For the reasons explained below, the Court ADOPTS the Magistrate Judge’s report and
recommendation. The Court grants Plaintiffs’ request for prejudgment interest to be calculated
at the rate of 2.35% rather than a rate based on the one-year Treasury bill, as requested by the
City, because Plaintiffs’ requested rate is more equitable and more fully compensates Plaintiffs
for the lost value of the money owed to them by the City. The Court denies Plaintiffs’ request,
as well as Plaintiffs’ related motion to amend, to calculate back pay and overtime pay based on
the lieutenant pay scale because Plaintiffs were not eligible for promotion to the rank of
lieutenant during the time in question, given their lack of two years service at the rank of
sergeant. Finally, the Court finds that the City has failed to establish that an arbitrator’s ruling
rendered Plaintiff Mitchell ineligible for promotion and that her damages should thus be limited
to the period of 2000 to 2003.
Accordingly, the parties’ objections to the report and recommendation are
OVERRULED. The Court GRANTS IN PART AND DENIES IN PART Plaintiffs’ motions
for award of damages, DENIES Plaintiffs’ motion to amend the Court’s order of December 28,
2006, in which the Court denied Plaintiffs’ immediate promotion. The parties’ motion for a
status conference is DENIED AS MOOT.
Plaintiffs are officers with the Memphis Police Department (“MPD”). They filed suit
against their employer, the City of Memphis (“City”), for denying them promotions to the rank
of sergeant during police promotion processes administered by the City. Their suit consists of
three consolidated cases challenging the promotion processes conducted in 2000, 2001, and 2002
under federal, state, and local law. The three cases are Johnson v. City of Memphis, No. 002608 (“Johnson I”); Johnson v. City of Memphis, No. 04-2017 (“Johnson II”); and Billingsley v.
City of Memphis, No. 04-2013 (“Billingsley”).

WRITTEN TASK 1: List every short name that the ruling defines in parentheses.
WRITTEN TASK 2: Copy the ruling word for word from "Plaintiffs are officers" to "and Billingsley v.".

SUPPLIED INFORMATION:
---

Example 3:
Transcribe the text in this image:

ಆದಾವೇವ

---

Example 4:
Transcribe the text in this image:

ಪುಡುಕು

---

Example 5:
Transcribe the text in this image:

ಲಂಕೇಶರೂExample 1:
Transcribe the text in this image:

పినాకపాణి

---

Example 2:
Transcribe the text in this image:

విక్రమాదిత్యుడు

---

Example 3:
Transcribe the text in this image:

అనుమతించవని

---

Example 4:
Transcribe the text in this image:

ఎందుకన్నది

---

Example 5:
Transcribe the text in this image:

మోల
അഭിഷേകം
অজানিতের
--
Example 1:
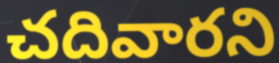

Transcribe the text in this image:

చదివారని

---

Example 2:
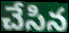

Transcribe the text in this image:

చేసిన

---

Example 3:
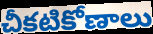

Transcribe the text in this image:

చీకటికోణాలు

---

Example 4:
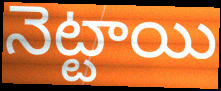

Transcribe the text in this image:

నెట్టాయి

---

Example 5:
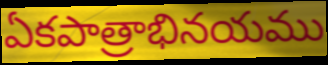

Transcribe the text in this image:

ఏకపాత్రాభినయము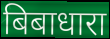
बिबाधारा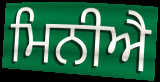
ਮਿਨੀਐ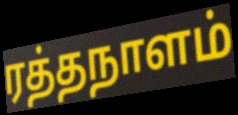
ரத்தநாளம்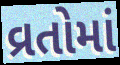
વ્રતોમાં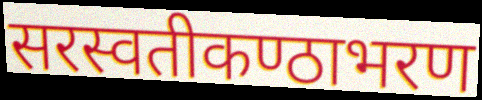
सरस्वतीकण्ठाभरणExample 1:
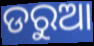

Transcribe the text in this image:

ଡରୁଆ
---
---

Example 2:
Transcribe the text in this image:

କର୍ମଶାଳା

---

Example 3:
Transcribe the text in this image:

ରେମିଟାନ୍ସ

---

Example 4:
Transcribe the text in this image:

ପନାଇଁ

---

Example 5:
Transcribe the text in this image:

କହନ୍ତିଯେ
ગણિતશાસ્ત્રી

REPLY 1: "MPD", "City", "Johnson I", "Johnson II", "Billingsley"

REPLY 2:
Plaintiffs are officers with the Memphis Police Department (“MPD”). They filed suit
against their employer, the City of Memphis (“City”), for denying them promotions to the rank
of sergeant during police promotion processes administered by the City. Their suit consists of
three consolidated cases challenging the promotion processes conducted in 2000, 2001, and 2002
under federal, state, and local law. The three cases are Johnson v. City of Memphis, No. 002608 (“Johnson I”); Johnson v. City of Memphis, No. 04-2017 (“Johnson II”); and Billingsley v.